Lieberman’s private detective, Sidney Abbott, is called to the witness stand. He’s played by David Webb, although with a character name like that surely Sidney James should have been given the role.
When watching Crown Court or indeed any archive series of a similar vintage, I like to play a little game of ‘Which Doctor Who story has this actor appeared in?’. Wolfe Morris and Barbara Shelley were pretty easy but David Webb (possibly because his name’s rather nondescript) gave me a little more trouble. But I got there in the end – he was Leeson in Colony in Space. Well, it’s the sort of game that keeps me out of mischief …
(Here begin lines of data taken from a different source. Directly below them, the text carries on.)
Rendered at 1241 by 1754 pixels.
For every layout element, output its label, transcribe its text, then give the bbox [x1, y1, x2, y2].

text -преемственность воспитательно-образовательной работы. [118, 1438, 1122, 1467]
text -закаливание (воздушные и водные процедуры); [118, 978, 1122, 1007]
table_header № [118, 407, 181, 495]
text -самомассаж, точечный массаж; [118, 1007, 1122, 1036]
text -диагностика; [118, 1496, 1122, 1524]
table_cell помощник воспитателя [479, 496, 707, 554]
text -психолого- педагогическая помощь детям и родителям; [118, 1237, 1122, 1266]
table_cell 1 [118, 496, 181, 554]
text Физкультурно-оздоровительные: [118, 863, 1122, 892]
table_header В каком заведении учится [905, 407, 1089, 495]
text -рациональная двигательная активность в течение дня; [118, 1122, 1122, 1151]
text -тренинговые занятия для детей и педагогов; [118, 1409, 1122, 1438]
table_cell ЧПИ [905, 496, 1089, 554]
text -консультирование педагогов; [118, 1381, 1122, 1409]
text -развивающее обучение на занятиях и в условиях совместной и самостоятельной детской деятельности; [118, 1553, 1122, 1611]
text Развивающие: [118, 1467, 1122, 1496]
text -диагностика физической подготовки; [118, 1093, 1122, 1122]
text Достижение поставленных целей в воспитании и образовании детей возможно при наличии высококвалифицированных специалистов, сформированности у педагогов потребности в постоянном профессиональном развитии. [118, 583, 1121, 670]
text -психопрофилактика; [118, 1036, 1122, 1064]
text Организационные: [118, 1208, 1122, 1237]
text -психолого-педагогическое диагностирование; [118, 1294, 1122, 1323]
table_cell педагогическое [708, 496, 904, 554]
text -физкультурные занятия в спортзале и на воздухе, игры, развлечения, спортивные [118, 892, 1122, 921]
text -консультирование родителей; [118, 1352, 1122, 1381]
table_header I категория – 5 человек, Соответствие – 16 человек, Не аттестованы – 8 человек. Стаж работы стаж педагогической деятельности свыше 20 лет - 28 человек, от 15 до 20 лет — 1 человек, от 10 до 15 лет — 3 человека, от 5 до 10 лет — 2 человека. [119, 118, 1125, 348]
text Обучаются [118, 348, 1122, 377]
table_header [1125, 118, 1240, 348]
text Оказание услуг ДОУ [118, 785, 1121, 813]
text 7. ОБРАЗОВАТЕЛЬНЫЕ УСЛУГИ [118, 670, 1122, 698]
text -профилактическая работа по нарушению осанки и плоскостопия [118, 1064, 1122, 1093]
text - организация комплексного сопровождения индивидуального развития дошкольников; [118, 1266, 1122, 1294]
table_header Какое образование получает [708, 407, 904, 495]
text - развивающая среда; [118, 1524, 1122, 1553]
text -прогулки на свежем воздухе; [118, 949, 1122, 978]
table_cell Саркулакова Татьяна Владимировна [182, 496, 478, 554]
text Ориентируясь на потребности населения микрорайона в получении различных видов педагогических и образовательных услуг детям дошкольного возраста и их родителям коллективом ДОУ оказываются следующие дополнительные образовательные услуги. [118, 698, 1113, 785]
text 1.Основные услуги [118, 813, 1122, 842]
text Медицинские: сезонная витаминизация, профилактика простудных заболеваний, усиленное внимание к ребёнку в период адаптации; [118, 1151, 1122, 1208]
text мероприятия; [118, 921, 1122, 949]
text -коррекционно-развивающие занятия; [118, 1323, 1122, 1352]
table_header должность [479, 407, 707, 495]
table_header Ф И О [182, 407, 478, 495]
Mr Fry has popped out (to powder his nose maybe) so Helen Tate stepped in to ask Abbott a few questions. Although since Barry Deeley handled the cross examination maybe that’s an indication that Abbott wasn’t a prime witness.
That the case isn’t being taken totally seriously can be inferred from the fact that Abbott used to work for P.E.E. (Piccadilly Enquiry Agency).
The focus now turns to the defendant. Delia Savage catches the attention of those watching in the public gallery (especially one old dear with a pair of opera glasses!).
Another time honoured courtroom chestnut occurs when Mrs Savage mentions a popular best combo, The Kitchen Sink. Cue the Judge looking confused and a swift helpful explanation (“a rock group, M’Lord. A musical ensemble, M’Lord”).
Crown Court rarely went in for camera tricks or flourishes, but there is a split screen used here (Mrs Savage on the left, Leiberman on the right) which works rather well.
She’s a convincing witness, cool under pressure, although whether she’s telling the truth is another matter. Jonathan Fry does his best to paint her as an unscrupulous gold digger though.
Mmm, both parties are exchanging lingering looks. I’ve a feeling that a reconciliation might be on the cards (depending on the verdict of course).